The data:
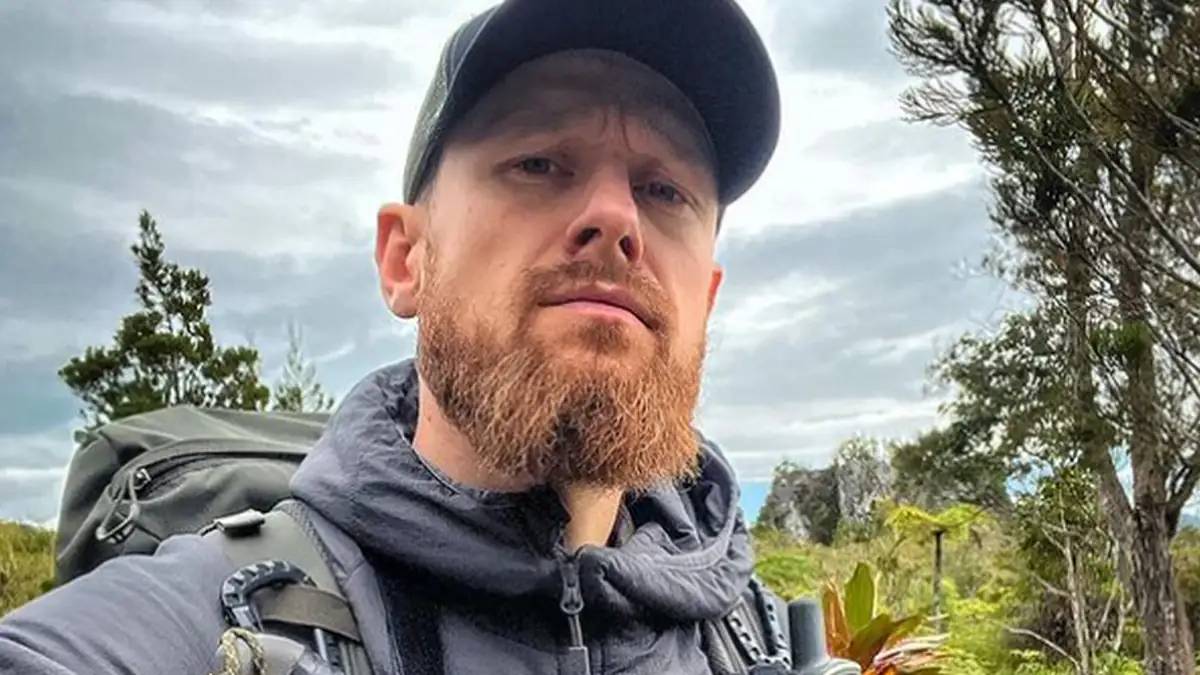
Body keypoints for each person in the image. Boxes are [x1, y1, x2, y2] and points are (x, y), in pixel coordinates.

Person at [0, 0, 782, 673]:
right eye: (539, 162)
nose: (615, 216)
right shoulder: (200, 621)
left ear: (705, 299)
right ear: (406, 258)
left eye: (664, 188)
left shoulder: (756, 634)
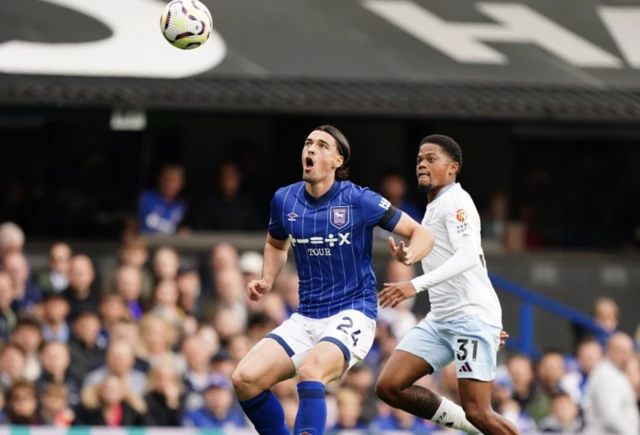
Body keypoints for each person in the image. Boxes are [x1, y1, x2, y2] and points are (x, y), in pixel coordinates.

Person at [231, 125, 434, 435]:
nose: (311, 149)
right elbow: (275, 243)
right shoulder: (284, 200)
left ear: (337, 161)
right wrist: (267, 279)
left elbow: (421, 233)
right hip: (306, 317)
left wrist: (410, 256)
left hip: (353, 313)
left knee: (311, 371)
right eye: (308, 143)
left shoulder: (359, 199)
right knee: (244, 379)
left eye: (322, 145)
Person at [375, 134, 518, 435]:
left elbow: (468, 255)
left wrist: (415, 285)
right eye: (418, 160)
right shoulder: (432, 208)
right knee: (389, 386)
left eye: (430, 159)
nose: (422, 165)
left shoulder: (456, 200)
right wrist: (409, 256)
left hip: (468, 318)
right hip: (442, 320)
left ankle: (474, 420)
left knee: (480, 410)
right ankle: (468, 424)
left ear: (452, 168)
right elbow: (470, 258)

Task goal:
Quote only what lies between the first line of the records and the line containing "right ear: (406, 258)", please, including both lines and excluding images.

Answer to the exercise:
Body keypoints for each person in the image. Boxes are [x1, y1, x2, y2] and points are (x, y), in pixel coordinates.

Person at [0, 0, 782, 673]:
right eye: (539, 162)
nose: (615, 216)
right shoulder: (200, 621)
left ear: (705, 299)
right ear: (406, 258)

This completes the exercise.